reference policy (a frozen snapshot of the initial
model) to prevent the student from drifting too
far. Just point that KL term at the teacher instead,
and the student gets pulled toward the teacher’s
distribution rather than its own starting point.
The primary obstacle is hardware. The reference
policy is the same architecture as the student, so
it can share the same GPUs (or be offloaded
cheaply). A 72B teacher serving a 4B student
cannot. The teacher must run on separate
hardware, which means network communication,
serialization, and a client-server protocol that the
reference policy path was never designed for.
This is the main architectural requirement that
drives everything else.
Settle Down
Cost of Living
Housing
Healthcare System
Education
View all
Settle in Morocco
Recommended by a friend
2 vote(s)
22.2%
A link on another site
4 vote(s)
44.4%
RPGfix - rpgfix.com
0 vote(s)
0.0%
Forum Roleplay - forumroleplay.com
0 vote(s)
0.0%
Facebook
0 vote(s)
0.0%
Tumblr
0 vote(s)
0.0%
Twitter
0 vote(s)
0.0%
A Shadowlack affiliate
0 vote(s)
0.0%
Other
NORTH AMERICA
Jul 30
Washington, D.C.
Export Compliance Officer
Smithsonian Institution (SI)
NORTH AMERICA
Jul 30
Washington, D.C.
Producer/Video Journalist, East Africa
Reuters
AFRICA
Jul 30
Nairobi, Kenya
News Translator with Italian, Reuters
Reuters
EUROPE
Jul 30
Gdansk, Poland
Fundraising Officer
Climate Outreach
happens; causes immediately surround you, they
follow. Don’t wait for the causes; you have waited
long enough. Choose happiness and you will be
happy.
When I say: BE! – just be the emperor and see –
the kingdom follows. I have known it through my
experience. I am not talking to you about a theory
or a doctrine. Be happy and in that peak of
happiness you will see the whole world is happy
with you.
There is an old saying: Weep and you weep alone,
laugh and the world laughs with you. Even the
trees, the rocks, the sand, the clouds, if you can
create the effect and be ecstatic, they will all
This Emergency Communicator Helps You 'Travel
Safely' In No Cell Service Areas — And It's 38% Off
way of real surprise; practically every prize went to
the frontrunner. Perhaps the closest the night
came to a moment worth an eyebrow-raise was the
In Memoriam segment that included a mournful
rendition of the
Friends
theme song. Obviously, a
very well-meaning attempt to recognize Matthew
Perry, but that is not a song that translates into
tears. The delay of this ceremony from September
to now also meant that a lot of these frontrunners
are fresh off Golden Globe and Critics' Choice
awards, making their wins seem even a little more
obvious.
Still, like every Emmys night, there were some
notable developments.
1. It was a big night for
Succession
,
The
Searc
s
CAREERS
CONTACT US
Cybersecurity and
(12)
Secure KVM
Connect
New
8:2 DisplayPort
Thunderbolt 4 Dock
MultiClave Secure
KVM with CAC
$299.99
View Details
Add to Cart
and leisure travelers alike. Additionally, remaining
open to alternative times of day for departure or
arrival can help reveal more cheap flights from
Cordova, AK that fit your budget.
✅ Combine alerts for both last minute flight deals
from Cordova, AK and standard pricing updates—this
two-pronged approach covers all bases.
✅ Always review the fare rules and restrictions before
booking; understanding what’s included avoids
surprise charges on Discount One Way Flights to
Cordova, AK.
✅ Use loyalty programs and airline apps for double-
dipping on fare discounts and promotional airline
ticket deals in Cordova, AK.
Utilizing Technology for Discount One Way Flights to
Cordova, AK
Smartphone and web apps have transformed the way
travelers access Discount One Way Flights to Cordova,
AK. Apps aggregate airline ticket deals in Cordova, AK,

▶ BRIEF
Starting at the line that contains "theme song. Obviously, a", print every line through the end of the listing, word for word. Leave out all the rest.

▶ OUTPUT FOR THIS EXERCISE
theme song. Obviously, a
very well-meaning attempt to recognize Matthew
Perry, but that is not a song that translates into
tears. The delay of this ceremony from September
to now also meant that a lot of these frontrunners
are fresh off Golden Globe and Critics' Choice
awards, making their wins seem even a little more
obvious.
Still, like every Emmys night, there were some
notable developments.
1. It was a big night for
Succession
,
The
Searc
s
CAREERS
CONTACT US
Cybersecurity and
(12)
Secure KVM
Connect
New
8:2 DisplayPort
Thunderbolt 4 Dock
MultiClave Secure
KVM with CAC
$299.99
View Details
Add to Cart
and leisure travelers alike. Additionally, remaining
open to alternative times of day for departure or
arrival can help reveal more cheap flights from
Cordova, AK that fit your budget.
✅ Combine alerts for both last minute flight deals
from Cordova, AK and standard pricing updates—this
two-pronged approach covers all bases.
✅ Always review the fare rules and restrictions before
booking; understanding what’s included avoids
surprise charges on Discount One Way Flights to
Cordova, AK.
✅ Use loyalty programs and airline apps for double-
dipping on fare discounts and promotional airline
ticket deals in Cordova, AK.
Utilizing Technology for Discount One Way Flights to
Cordova, AK
Smartphone and web apps have transformed the way
travelers access Discount One Way Flights to Cordova,
AK. Apps aggregate airline ticket deals in Cordova, AK,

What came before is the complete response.